Today, EU antitrust authorities began another lawsuit against Google, accusing the company of abusing its dominance of the European search market to favor its own comparison shopping service, concluding an investigation the Commission began into Google Shopping in late 2010. They also opened a new investigation into whether Google forces mobile device makers using the Android operating system to favor Google’s apps.

“Rather than celebrate the technological evolution of the market, Europe’s regulators are still fighting the last war,” said Geoffrey Manne, Executive Director of the International Center for Law & Economics. “In the nearly four years it has taken the EU to bring this lawsuit, traditional search engines have lost their central relevance, especially for comparison shopping. Today, consumers can and do use mobile apps like Amazon, Facebook and Yelp to find products, restaurants and more. This constrains Google’s apparent ‘dominance’ of search. Such apps are also becoming increasingly popular on desktop devices, which are becoming more and more like mobile devices. Fundamentally, the very way consumers ‘search” for information online has changed radically, but you wouldn’t know that from the EU’s myopic focus on Google’s general search page.”

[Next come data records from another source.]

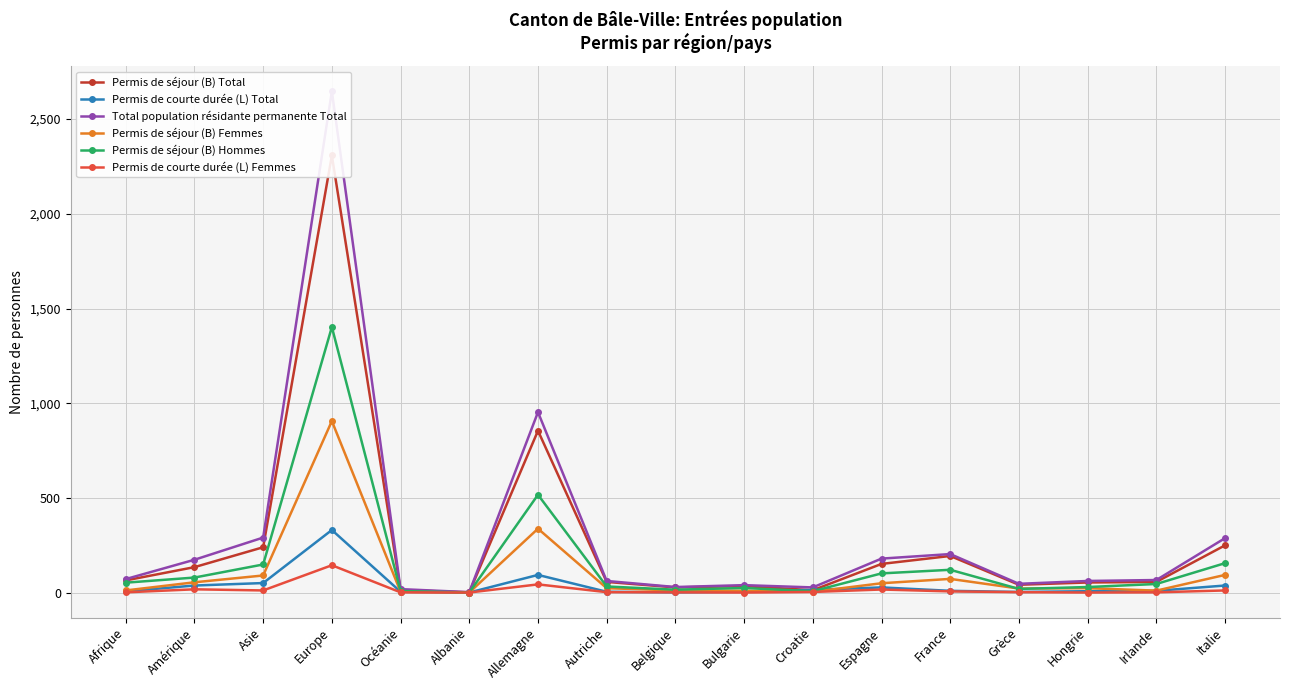

How many values in the Total population résidante permanente Total series exceed 67?

8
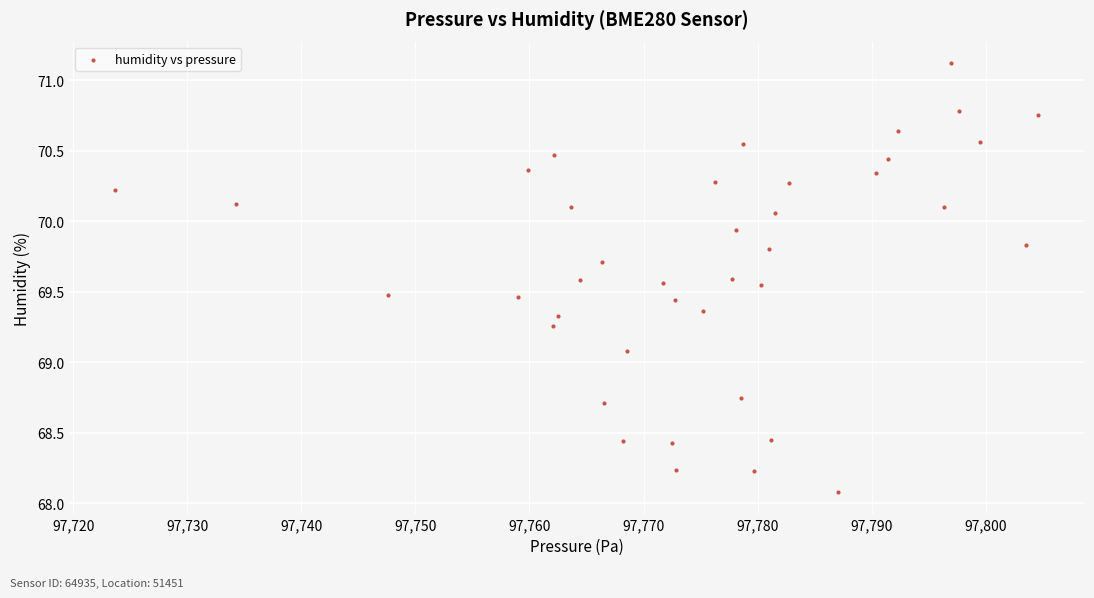

What Y value in the scatter plot is closest to 69?

69.1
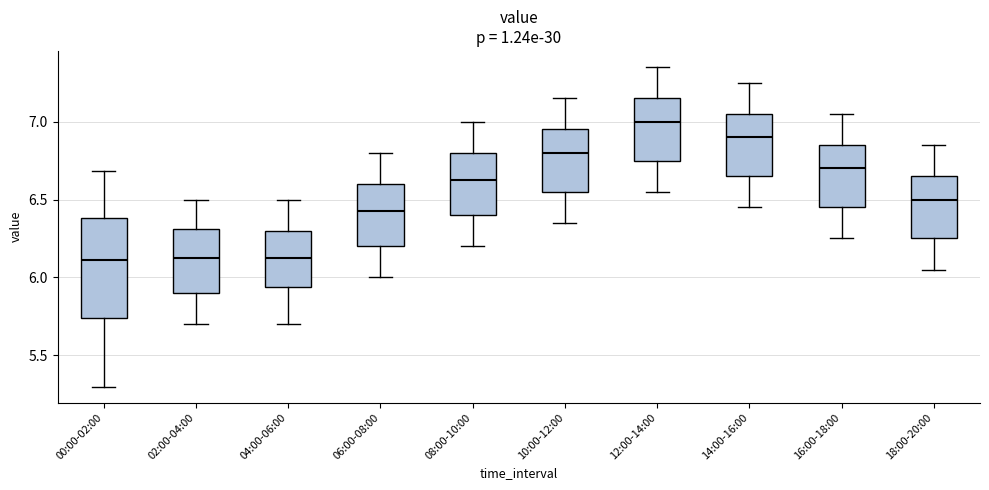

Where is the lower edge of the box for 06:00-08:00 on the y-axis? The values are not printed on the chart, so give them approximately, as read against the axis.

6.20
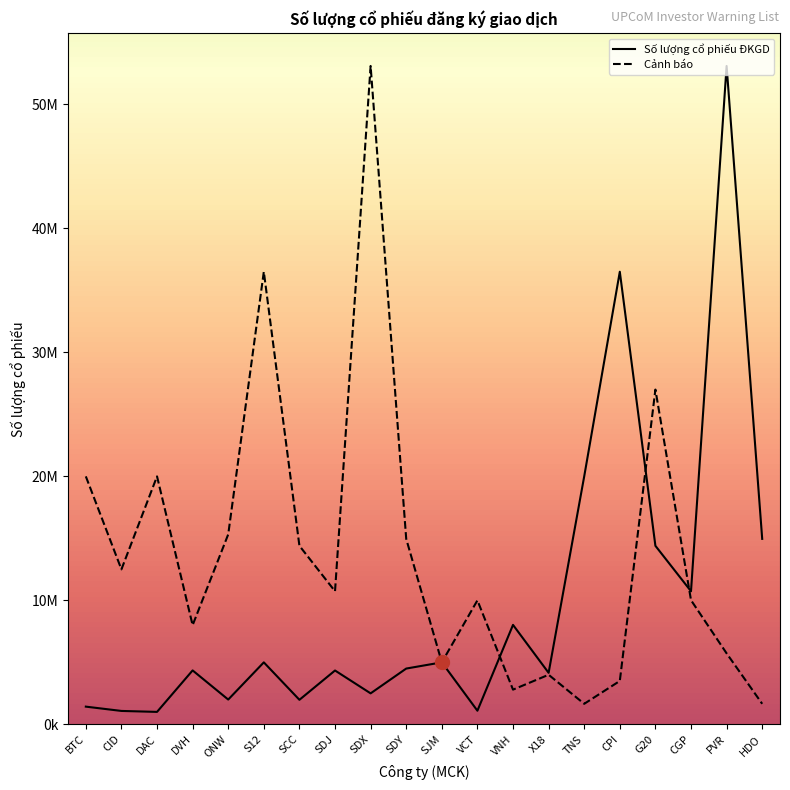

Where do Số lượng cổ phiếu ĐKGD and Cảnh báo first cross each other?

VCT and VNH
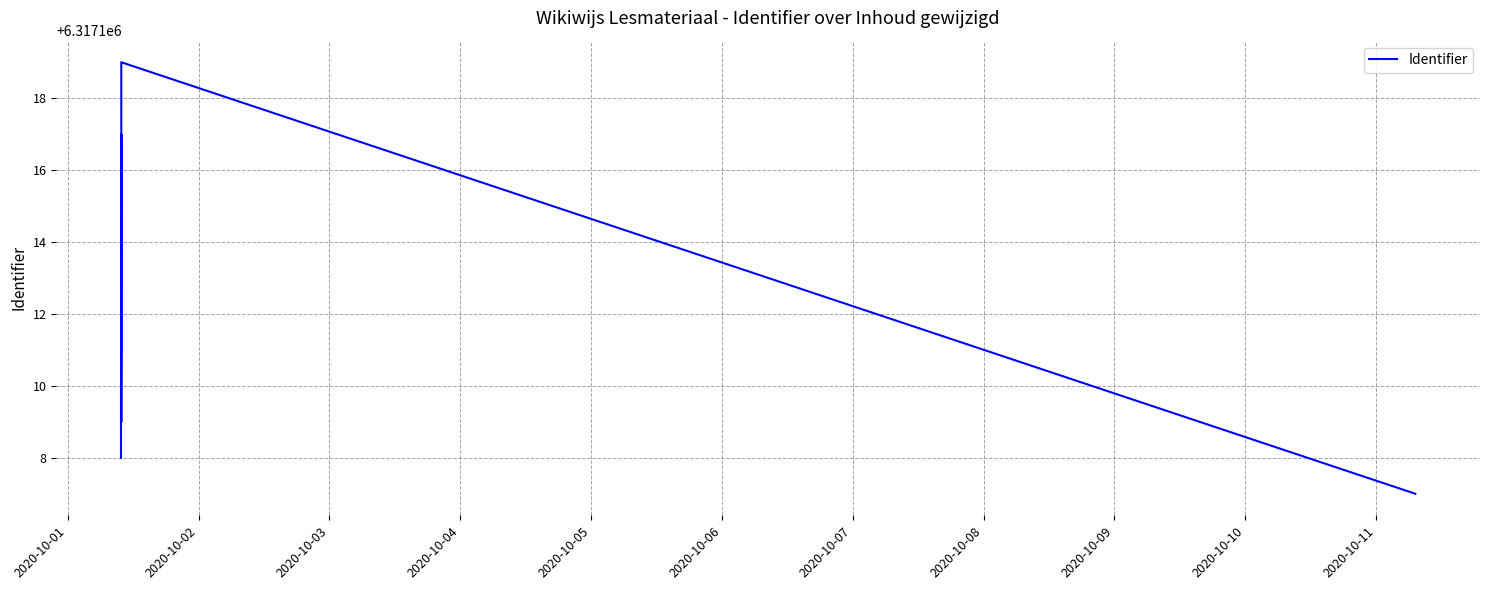

The value at 2020-10-01 is 11207378. True or false?

False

“Brusselcrats don’t know a good thing for consumers when they see it — at least, if it’s ‘Made in the USA,’” said Berin Szoka, President of TechFreedom. “Android is the most open operating system on the market today, allowing users to install an endless variety of apps, even through alternative app stores not approved by Google. This new investigation sounds like a continuation of the Franco-German obsession with ‘replacing’ Google’ with European alternatives, which recently led the EU Parliament to call for Google’s breakup — without actually waiting for any legal charges. Antitrust law shouldn’t be a tool for protectionism — or for technocrats to second-guess the preferences of European consumers.”